Last August I wrote about Scottish artist David Mach’s much acclaimed “Precious Light” exhibition, a commemoration of the 400th anniversary of the King James Bible. (His crucifixion sculpture, Die Harder, is one of my favorite crucifixion sculptures of all time.) Well, over the next two weekends, Mach will be offering about 100 of his works for sale at his studio in London.
The dates are May 12–13, May 19–20, from 11 a.m. to 6 p.m. Address: Studio 16, 21 Wren Street, London, WC1X 0HF. And on Saturday, May 19, Mach will be presenting a talk on his work at 6:30 p.m. at FH Space, 9 Havelock Walk, London.

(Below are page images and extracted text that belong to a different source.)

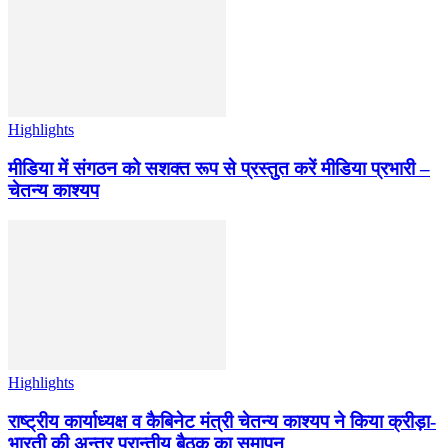
Highlights
मीडिया में संगठन को सशक्त रूप से प्रस्तुत करें मीडिया प्रभारी –
चेतन्य काश्यप
Highlights
राष्ट्रीय कार्याध्यक्ष व कैबिनेट मंत्री चेतन्य काश्यप ने किया क्रीड़ा-
भारती की अन्तर प्रान्तीय बैठक का समापन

Mach has said that he is not religious, but that he is “struck by how much the King James Bible is about how we speak now.” The 70+ collages that made up the exhibition last year, and that will be exhibited in his studio this month, address the biblical/universal themes of love, faith, fear, suffering, and sacrifice. Destruction and judgment also factor heavily in his work—in his several depictions of the flood, Egyptian plagues, the Battle of Jericho, and hell, for example. Thirty-two of the collages from this series can be viewed on Mach’s website.
As is only fitting for such epic stories as make up the history of God’s people, Mach works on an epic scale. He also contemporizes the stories, setting them in today’s major cities. Many of the collages contain recognizable landmarks: the Eiffel Tower, the Disneyland Castle, St. Paul’s Cathedral, the Rialto in Venice, and so on.
Mach’s Nativity is set against the Florence skyline, with the Ponte Vecchio and Duomo visible in the distance. Mary gives birth to Jesus outdoors on a torn mattress atop a trash pile, before an uninterested audience of stray animals that includes cats, mice, a goose, and a lamb. This is a junkyard birth. Joseph makes a temporary shelter for his wife and newborn child, draping a sheet over some telephone poles.
Mach’s Resurrection is set in the Middle East. Two gigantic bloody feet fill up half the frame. Jesus has just emerged from his grave, victorious over death, and yet a caravan of people (tourists?) rides right by, oblivious.
Other Jesus-themed collages from the “Precious Light” series include The Money Lenders, Jesus Walks on Water, The Agony and the Ecstasy (Golgotha), and an 8 x 24-foot decoupage of the Last Supper, which features images of the board of vente-privee.com, a French online retailer, as Jesus and his twelve disciples.